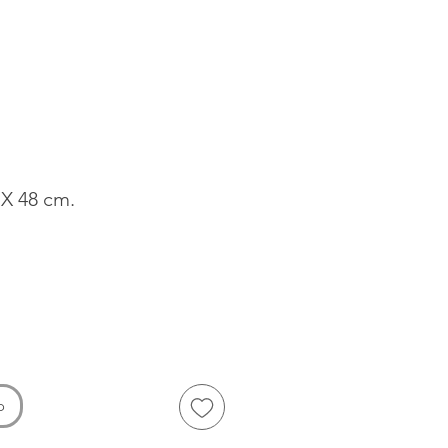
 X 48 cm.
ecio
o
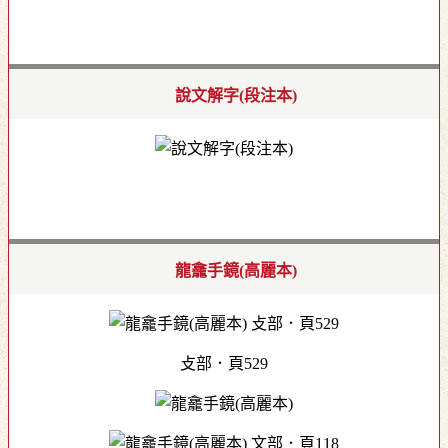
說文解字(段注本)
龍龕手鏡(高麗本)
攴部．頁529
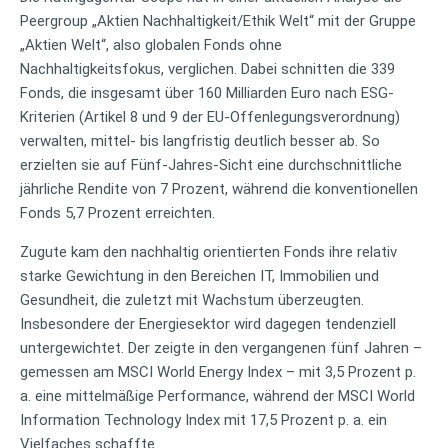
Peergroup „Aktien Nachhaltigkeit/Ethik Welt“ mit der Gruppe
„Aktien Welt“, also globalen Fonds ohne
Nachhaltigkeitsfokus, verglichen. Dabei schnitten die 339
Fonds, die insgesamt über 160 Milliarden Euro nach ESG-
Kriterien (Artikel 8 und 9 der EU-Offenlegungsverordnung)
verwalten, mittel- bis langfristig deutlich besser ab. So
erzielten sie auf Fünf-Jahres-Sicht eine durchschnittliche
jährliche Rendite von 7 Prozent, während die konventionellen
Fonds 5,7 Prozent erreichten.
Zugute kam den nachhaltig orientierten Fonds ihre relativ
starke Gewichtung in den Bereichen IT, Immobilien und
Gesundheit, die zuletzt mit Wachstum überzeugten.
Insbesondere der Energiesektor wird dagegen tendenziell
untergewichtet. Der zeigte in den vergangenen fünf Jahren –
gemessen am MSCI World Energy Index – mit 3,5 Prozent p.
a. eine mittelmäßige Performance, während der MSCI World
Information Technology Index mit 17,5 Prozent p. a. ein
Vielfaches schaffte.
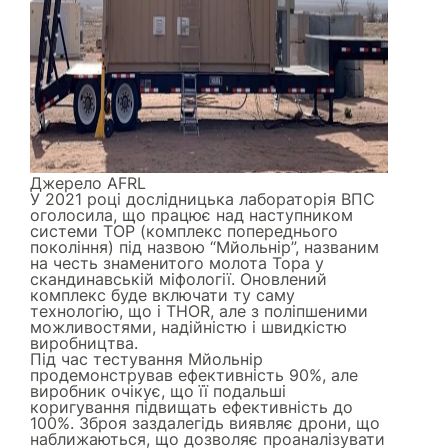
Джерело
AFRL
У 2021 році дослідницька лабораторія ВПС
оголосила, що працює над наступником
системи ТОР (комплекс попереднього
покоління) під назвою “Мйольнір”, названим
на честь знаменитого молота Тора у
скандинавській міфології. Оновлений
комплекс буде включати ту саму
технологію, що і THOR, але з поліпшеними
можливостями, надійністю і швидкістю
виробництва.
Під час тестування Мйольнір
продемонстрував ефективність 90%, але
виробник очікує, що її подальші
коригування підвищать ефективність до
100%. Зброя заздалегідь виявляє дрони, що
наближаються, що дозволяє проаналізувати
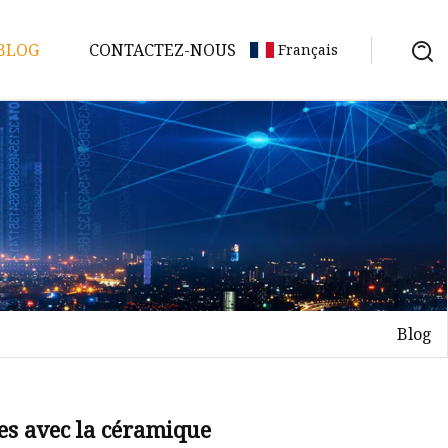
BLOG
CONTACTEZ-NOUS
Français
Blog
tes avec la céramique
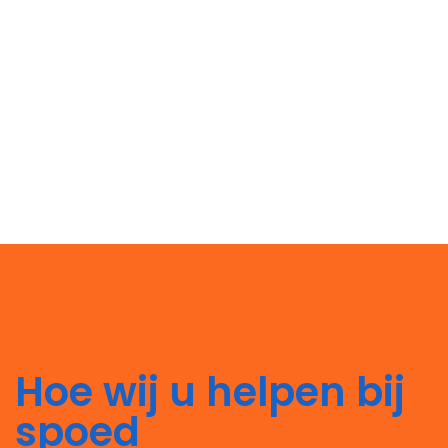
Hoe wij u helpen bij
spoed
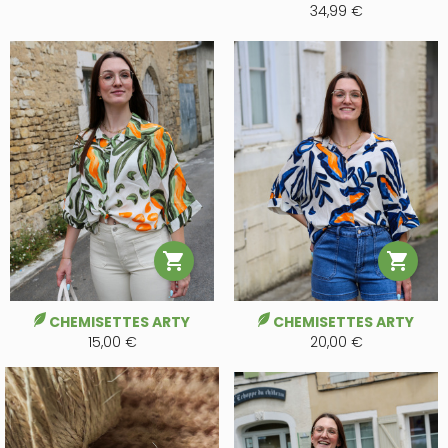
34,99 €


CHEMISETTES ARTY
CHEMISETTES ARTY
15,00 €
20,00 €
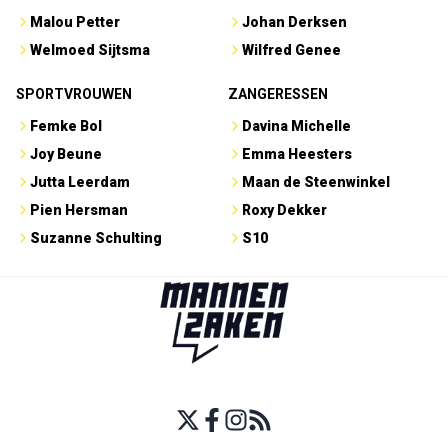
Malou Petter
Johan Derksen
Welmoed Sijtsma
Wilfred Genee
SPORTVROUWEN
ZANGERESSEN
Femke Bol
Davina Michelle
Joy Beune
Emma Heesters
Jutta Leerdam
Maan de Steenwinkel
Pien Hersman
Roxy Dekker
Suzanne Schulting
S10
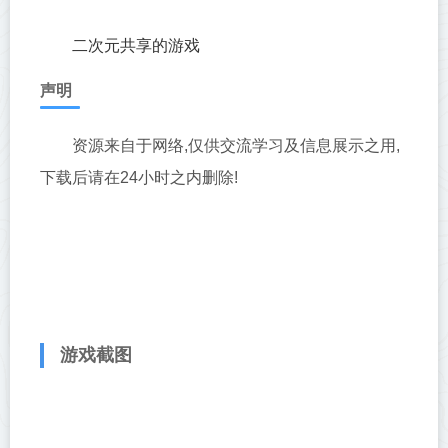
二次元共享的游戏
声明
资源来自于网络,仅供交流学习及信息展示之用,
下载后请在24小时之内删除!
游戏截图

Directions for this task -> Each line from the one with "Emma Heesters" to the last line of the listing should be returned exactly, both ends included, and no picture with them.

Solution to this exercise ->
Emma Heesters
Jutta Leerdam
Maan de Steenwinkel
Pien Hersman
Roxy Dekker
Suzanne Schulting
S10
二次元共享的游戏
声明
资源来自于网络,仅供交流学习及信息展示之用,
下载后请在24小时之内删除!
游戏截图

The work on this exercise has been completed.